Standard approximators include decision trees, neural networks, and nearest-neighbor methods.

Markov decision process (MDP) – A probabilistic model of a sequential decision problem, where states can be perceived exactly, and the current state and action selected determine a probability distribution on future states. Essentially, the outcome of applying an action to a state depends only on the current action and state (and not on preceding actions or states).

model-based algorithms
– These compute value functions using a model of the system dynamics. Adaptive Real-time DP (ARTDP) is a well-known example of a model-based algorithm.

model-free algorithms – these directly learn a value function without requiring knowledge of the consequences of doing actions. Q-learning is the best known example of a model-free algorithm. For full details on this concept watch this video :

model – The agent’s view of the environment, which maps state-action pairs to probability distributions over states. Note that not every reinforcement learning agent uses a model of its environment. For full details on this concept watch this video :

Monte Carlo methods – A class of methods for learning of value functions, which estimates the value of a state by running many trials starting at that state, then averages the total rewards received on those trials.

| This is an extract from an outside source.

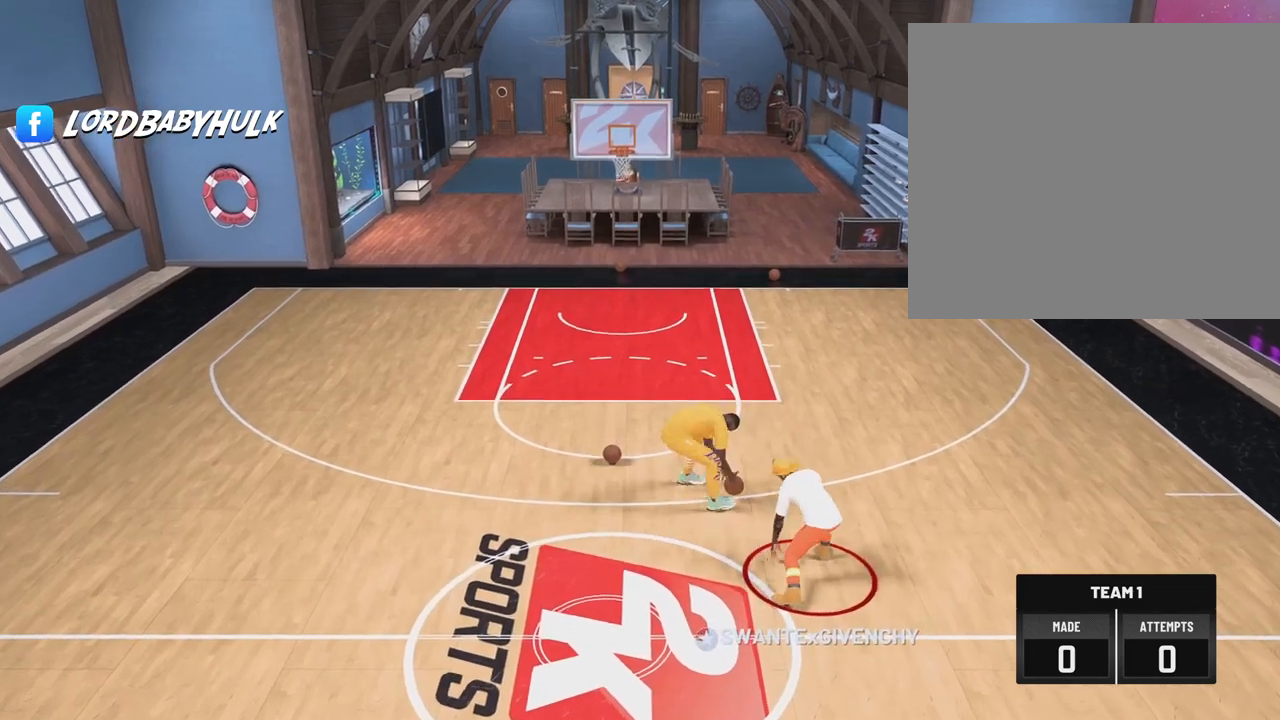
{"buttons": [], "left_stick": "up", "right_stick": "center", "events": [[17, "left_stick", "up"]]}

policy – The decision-making function (control strategy) of the agent, which represents a mapping from situations to actions.

reward – A scalar value which represents the degree to which a state or action is desirable. Reward functions can be used to specify a wide range of planning goals (e.g. by penalizing every non-goal state, an agent can be guided towards learning the fastest route to the final state).

sensor – Agents perceive the state of their environment using sensors, which can refer to physical transducers, such as ultrasound, or simulated feature-detectors.

state – this can be viewed as a summary of the past history of the system, that determines its future evolution.

stochastic approximation – Most RL algorithms can be viewed as stochastic approximations of exact DP algorithms, where instead of complete sweeps over the state space, only selected states are backed up (which are sampled according to the underlying probabilistic model). A rich theory of stochastic approximation (e.g Robbins Munro) can be brought to bear to understand the theoretical convergence of RL methods.

TD (temporal difference) algorithms – A class of learning methods, based on the idea of comparing temporally successive predictions. Possibly the single most fundamental idea in all of reinforcement learning.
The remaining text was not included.